> [Data to use]:
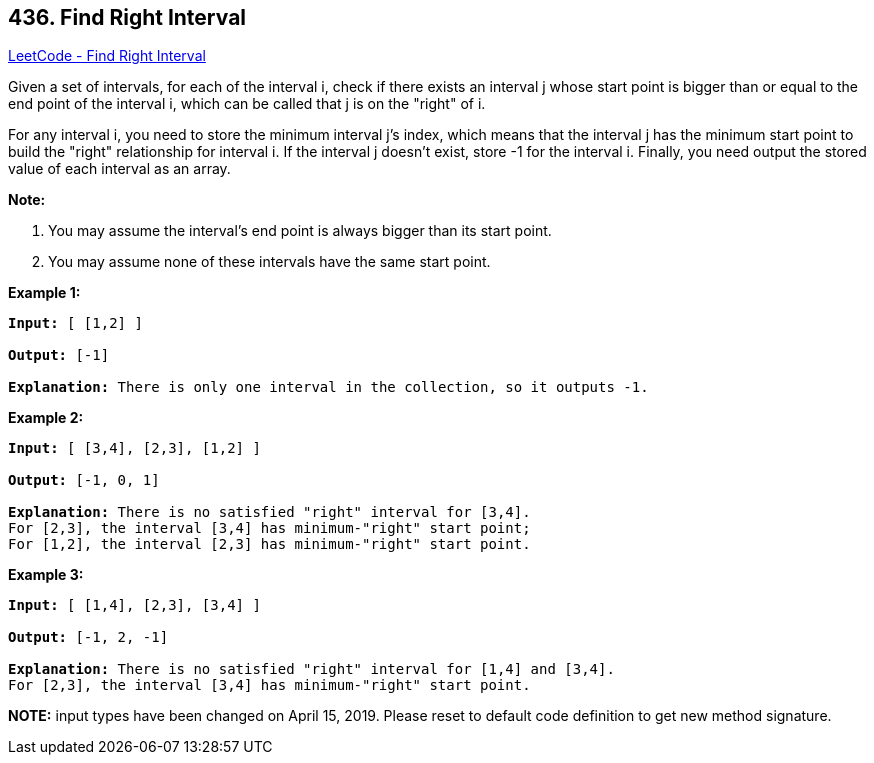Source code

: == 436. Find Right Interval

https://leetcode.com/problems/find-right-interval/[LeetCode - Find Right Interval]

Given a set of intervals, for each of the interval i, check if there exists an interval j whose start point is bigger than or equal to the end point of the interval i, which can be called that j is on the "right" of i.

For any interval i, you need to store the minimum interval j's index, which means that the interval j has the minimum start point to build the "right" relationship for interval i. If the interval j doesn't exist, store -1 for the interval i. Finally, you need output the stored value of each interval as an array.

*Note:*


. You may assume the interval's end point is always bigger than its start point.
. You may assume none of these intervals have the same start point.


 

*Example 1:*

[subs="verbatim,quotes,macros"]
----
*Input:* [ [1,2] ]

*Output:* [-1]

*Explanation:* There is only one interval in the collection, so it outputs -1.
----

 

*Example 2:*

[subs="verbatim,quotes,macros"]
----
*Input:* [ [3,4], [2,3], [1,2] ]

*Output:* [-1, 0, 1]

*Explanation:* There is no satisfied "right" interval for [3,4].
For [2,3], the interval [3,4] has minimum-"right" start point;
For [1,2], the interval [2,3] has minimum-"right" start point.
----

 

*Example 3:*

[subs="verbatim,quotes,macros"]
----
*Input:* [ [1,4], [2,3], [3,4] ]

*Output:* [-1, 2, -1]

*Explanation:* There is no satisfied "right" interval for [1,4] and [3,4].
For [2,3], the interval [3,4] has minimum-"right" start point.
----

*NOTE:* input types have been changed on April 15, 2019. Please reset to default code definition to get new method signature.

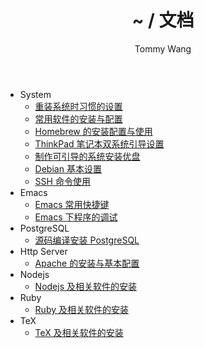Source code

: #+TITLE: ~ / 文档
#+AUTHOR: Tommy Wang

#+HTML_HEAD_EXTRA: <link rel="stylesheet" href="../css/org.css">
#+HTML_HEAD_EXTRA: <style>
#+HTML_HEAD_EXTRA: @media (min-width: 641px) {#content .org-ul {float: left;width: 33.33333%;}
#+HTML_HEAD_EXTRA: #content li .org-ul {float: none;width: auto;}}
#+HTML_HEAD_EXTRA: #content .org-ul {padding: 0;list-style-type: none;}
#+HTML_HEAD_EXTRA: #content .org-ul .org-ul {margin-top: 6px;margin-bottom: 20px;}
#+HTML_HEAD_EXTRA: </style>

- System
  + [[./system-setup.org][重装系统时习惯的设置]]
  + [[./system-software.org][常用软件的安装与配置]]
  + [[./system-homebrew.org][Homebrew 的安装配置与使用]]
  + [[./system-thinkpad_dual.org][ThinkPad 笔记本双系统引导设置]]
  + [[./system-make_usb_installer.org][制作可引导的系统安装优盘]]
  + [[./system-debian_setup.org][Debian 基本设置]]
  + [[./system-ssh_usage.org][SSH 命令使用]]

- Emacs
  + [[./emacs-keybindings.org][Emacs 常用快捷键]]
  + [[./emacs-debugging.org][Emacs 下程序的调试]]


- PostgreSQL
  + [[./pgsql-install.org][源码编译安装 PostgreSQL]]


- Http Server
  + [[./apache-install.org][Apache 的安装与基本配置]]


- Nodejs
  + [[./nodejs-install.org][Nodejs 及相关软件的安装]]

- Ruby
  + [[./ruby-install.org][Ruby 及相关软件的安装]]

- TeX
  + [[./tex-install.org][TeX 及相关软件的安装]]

> [What you will do]:
The answer is the full set of records printed exactly, less the pictures.

> [Completed exercise]:
Source code

: == 436. Find Right Interval

https://leetcode.com/problems/find-right-interval/[LeetCode - Find Right Interval]

Given a set of intervals, for each of the interval i, check if there exists an interval j whose start point is bigger than or equal to the end point of the interval i, which can be called that j is on the "right" of i.

For any interval i, you need to store the minimum interval j's index, which means that the interval j has the minimum start point to build the "right" relationship for interval i. If the interval j doesn't exist, store -1 for the interval i. Finally, you need output the stored value of each interval as an array.

*Note:*


. You may assume the interval's end point is always bigger than its start point.
. You may assume none of these intervals have the same start point.


 

*Example 1:*

[subs="verbatim,quotes,macros"]
----
*Input:* [ [1,2] ]

*Output:* [-1]

*Explanation:* There is only one interval in the collection, so it outputs -1.
----

 

*Example 2:*

[subs="verbatim,quotes,macros"]
----
*Input:* [ [3,4], [2,3], [1,2] ]

*Output:* [-1, 0, 1]

*Explanation:* There is no satisfied "right" interval for [3,4].
For [2,3], the interval [3,4] has minimum-"right" start point;
For [1,2], the interval [2,3] has minimum-"right" start point.
----

 

*Example 3:*

[subs="verbatim,quotes,macros"]
----
*Input:* [ [1,4], [2,3], [3,4] ]

*Output:* [-1, 2, -1]

*Explanation:* There is no satisfied "right" interval for [1,4] and [3,4].
For [2,3], the interval [3,4] has minimum-"right" start point.
----

*NOTE:* input types have been changed on April 15, 2019. Please reset to default code definition to get new method signature.

Source code

: #+TITLE: ~ / 文档
#+AUTHOR: Tommy Wang

#+HTML_HEAD_EXTRA: <link rel="stylesheet" href="../css/org.css">
#+HTML_HEAD_EXTRA: <style>
#+HTML_HEAD_EXTRA: @media (min-width: 641px) {#content .org-ul {float: left;width: 33.33333%;}
#+HTML_HEAD_EXTRA: #content li .org-ul {float: none;width: auto;}}
#+HTML_HEAD_EXTRA: #content .org-ul {padding: 0;list-style-type: none;}
#+HTML_HEAD_EXTRA: #content .org-ul .org-ul {margin-top: 6px;margin-bottom: 20px;}
#+HTML_HEAD_EXTRA: </style>

- System
  + [[./system-setup.org][重装系统时习惯的设置]]
  + [[./system-software.org][常用软件的安装与配置]]
  + [[./system-homebrew.org][Homebrew 的安装配置与使用]]
  + [[./system-thinkpad_dual.org][ThinkPad 笔记本双系统引导设置]]
  + [[./system-make_usb_installer.org][制作可引导的系统安装优盘]]
  + [[./system-debian_setup.org][Debian 基本设置]]
  + [[./system-ssh_usage.org][SSH 命令使用]]

- Emacs
  + [[./emacs-keybindings.org][Emacs 常用快捷键]]
  + [[./emacs-debugging.org][Emacs 下程序的调试]]


- PostgreSQL
  + [[./pgsql-install.org][源码编译安装 PostgreSQL]]


- Http Server
  + [[./apache-install.org][Apache 的安装与基本配置]]


- Nodejs
  + [[./nodejs-install.org][Nodejs 及相关软件的安装]]

- Ruby
  + [[./ruby-install.org][Ruby 及相关软件的安装]]

- TeX
  + [[./tex-install.org][TeX 及相关软件的安装]]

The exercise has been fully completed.